Search the material below for the word "новообразований". Copy every line where it is found.

▬▬▬

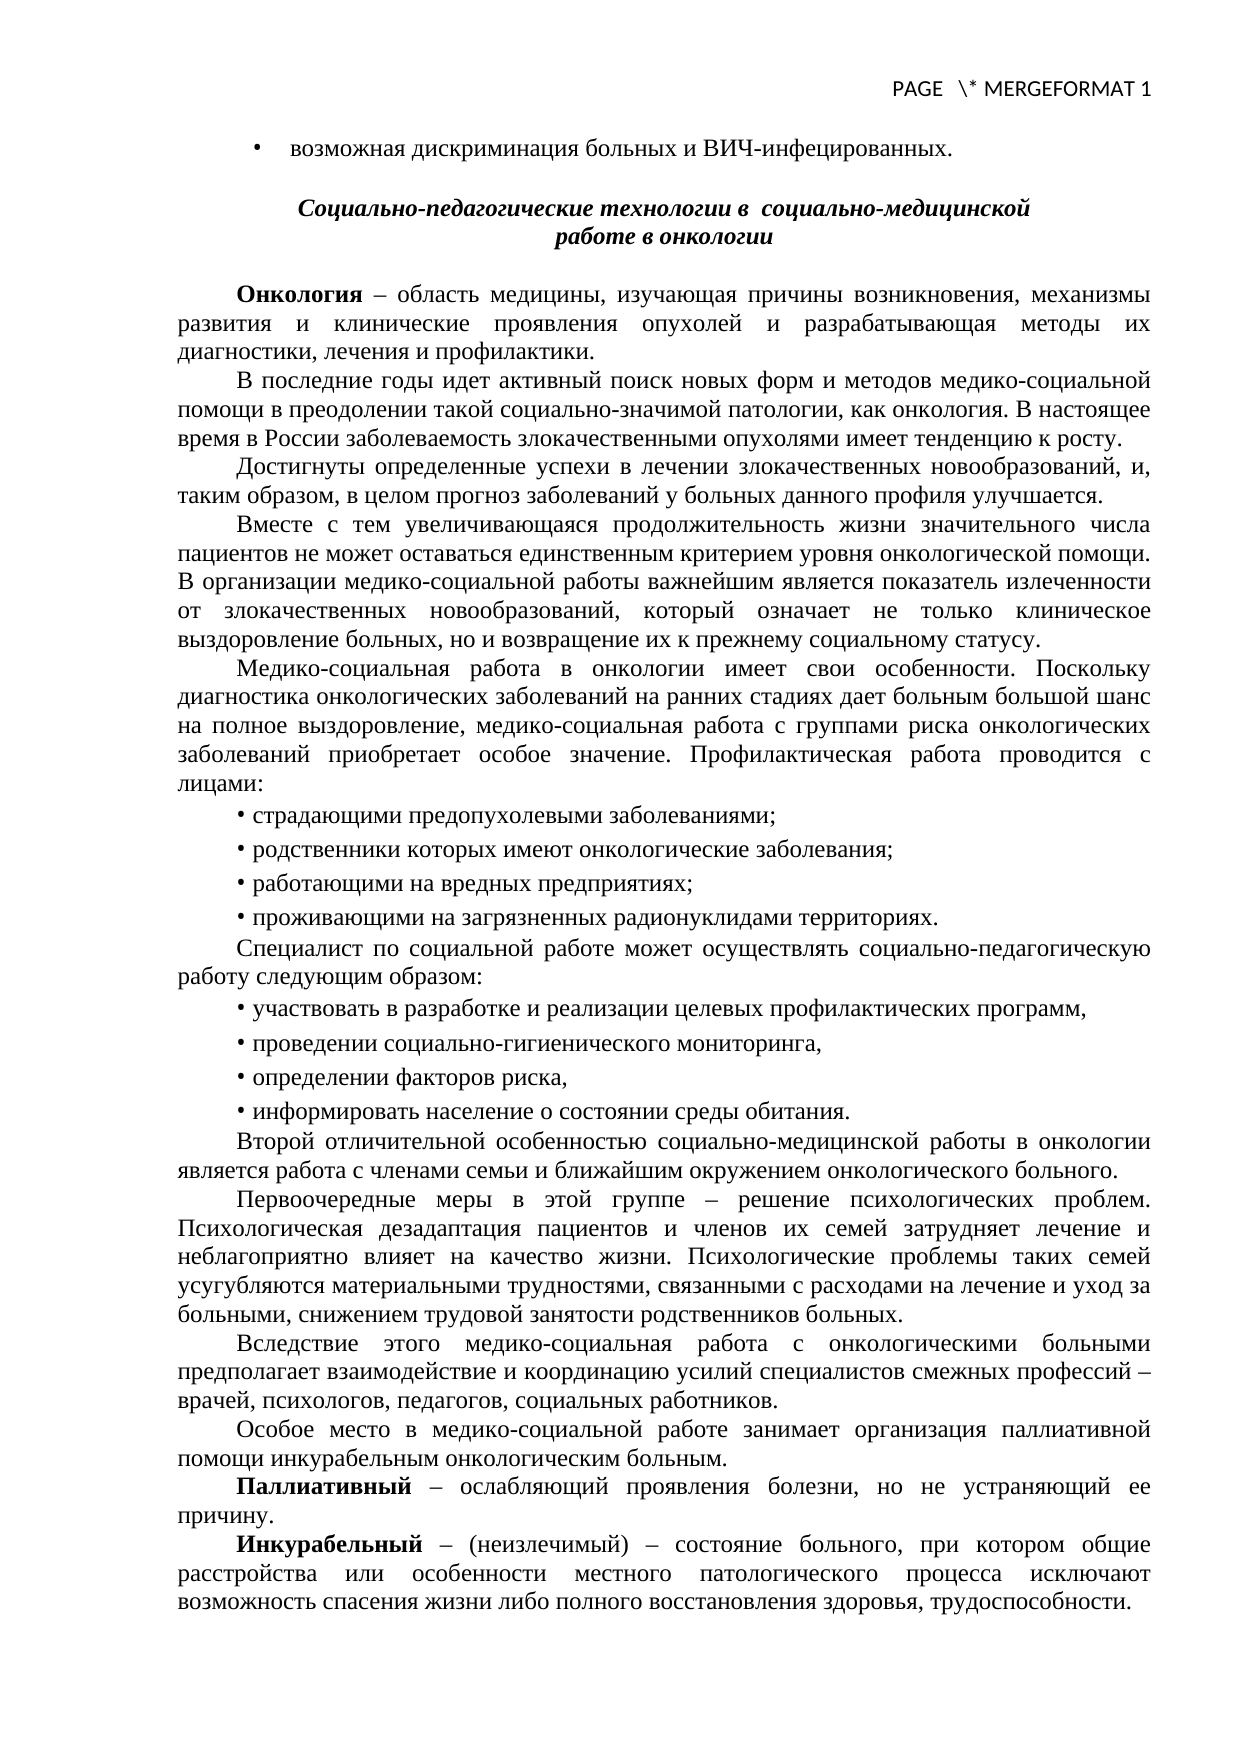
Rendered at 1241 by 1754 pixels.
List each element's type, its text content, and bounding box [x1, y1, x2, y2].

text Достигнуты определенные успехи в лечении злокачественных новообразований, и, таким образом, в целом прогноз заболеваний у больных данного профиля улучшается. [177, 451, 1152, 509]
text Инкурабельный – (неизлечимый) – состояние больного, при котором общие расстройства или особенности местного патологического процесса исключают возможность спасения жизни либо полного восстановления здоровья, трудоспособности. [177, 1529, 1152, 1615]
text • родственники которых имеют онкологические заболевания; [177, 830, 1152, 864]
text Вместе с тем увеличивающаяся продолжительность жизни значительного числа пациентов не может оставаться единственным критерием уровня онкологической помощи. В организации медико-социальной работы важнейшим является показатель излеченности от злокачественных новообразований, который означает не только клиническое выздоровление больных, но и возвращение их к прежнему социальному статусу. [177, 509, 1152, 653]
text • определении факторов риска, [177, 1058, 1152, 1092]
text работе в онкологии [177, 221, 1152, 250]
text • проживающими на загрязненных радионуклидами территориях. [177, 898, 1152, 933]
text Паллиативный – ослабляющий проявления болезни, но не устраняющий ее причину. [177, 1471, 1152, 1529]
text • проведении социально-гигиенического мониторинга, [177, 1024, 1152, 1058]
text • страдающими предопухолевыми заболеваниями; [177, 796, 1152, 830]
text Социально-педагогические технологии в социально-медицинской [177, 193, 1152, 221]
text Вследствие этого медико-социальная работа с онкологическими больными предполагает взаимодействие и координацию усилий специалистов смежных профессий – врачей, психологов, педагогов, социальных работников. [177, 1328, 1152, 1414]
text Специалист по социальной работе может осуществлять социально-педагогическую работу следующим образом: [177, 933, 1152, 990]
text Первоочередные меры в этой группе – решение психологических проблем. Психологическая дезадаптация пациентов и членов их семей затрудняет лечение и неблагоприятно влияет на качество жизни. Психологические проблемы таких семей усугубляются материальными трудностями, связанными с расходами на лечение и уход за больными, снижением трудовой занятости родственников больных. [177, 1184, 1152, 1328]
text Второй отличительной особенностью социально-медицинской работы в онкологии является работа с членами семьи и ближайшим окружением онкологического больного. [177, 1126, 1152, 1184]
text Особое место в медико-социальной работе занимает организация паллиативной помощи инкурабельным онкологическим больным. [177, 1414, 1152, 1471]
text • участвовать в разработке и реализации целевых профилактических программ, [177, 990, 1152, 1024]
text Онкология – область медицины, изучающая причины возникновения, механизмы развития и клинические проявления опухолей и разрабатывающая методы их диагностики, лечения и профилактики. [177, 279, 1152, 365]
list возможная дискриминация больных и ВИЧ-инфецированных. [252, 130, 1152, 164]
text • работающими на вредных предприятиях; [177, 864, 1152, 898]
text • информировать население о состоянии среды обитания. [177, 1092, 1152, 1126]
text В последние годы идет активный поиск новых форм и методов медико-социальной помощи в преодолении такой социально-значимой патологии, как онкология. В настоящее время в России заболеваемость злокачественными опухолями имеет тенденцию к росту. [177, 365, 1152, 451]
text Медико-социальная работа в онкологии имеет свои особенности. Поскольку диагностика онкологических заболеваний на ранних стадиях дает больным большой шанс на полное выздоровление, медико-социальная работа с группами риска онкологических заболеваний приобретает особое значение. Профилактическая работа проводится с лицами: [177, 653, 1152, 796]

▬▬▬

SOLUTION BELOW.
text Достигнуты определенные успехи в лечении злокачественных новообразований, и, таким образом, в целом прогноз заболеваний у больных данного профиля улучшается. [177, 451, 1152, 509]
text Вместе с тем увеличивающаяся продолжительность жизни значительного числа пациентов не может оставаться единственным критерием уровня онкологической помощи. В организации медико-социальной работы важнейшим является показатель излеченности от злокачественных новообразований, который означает не только клиническое выздоровление больных, но и возвращение их к прежнему социальному статусу. [177, 509, 1152, 653]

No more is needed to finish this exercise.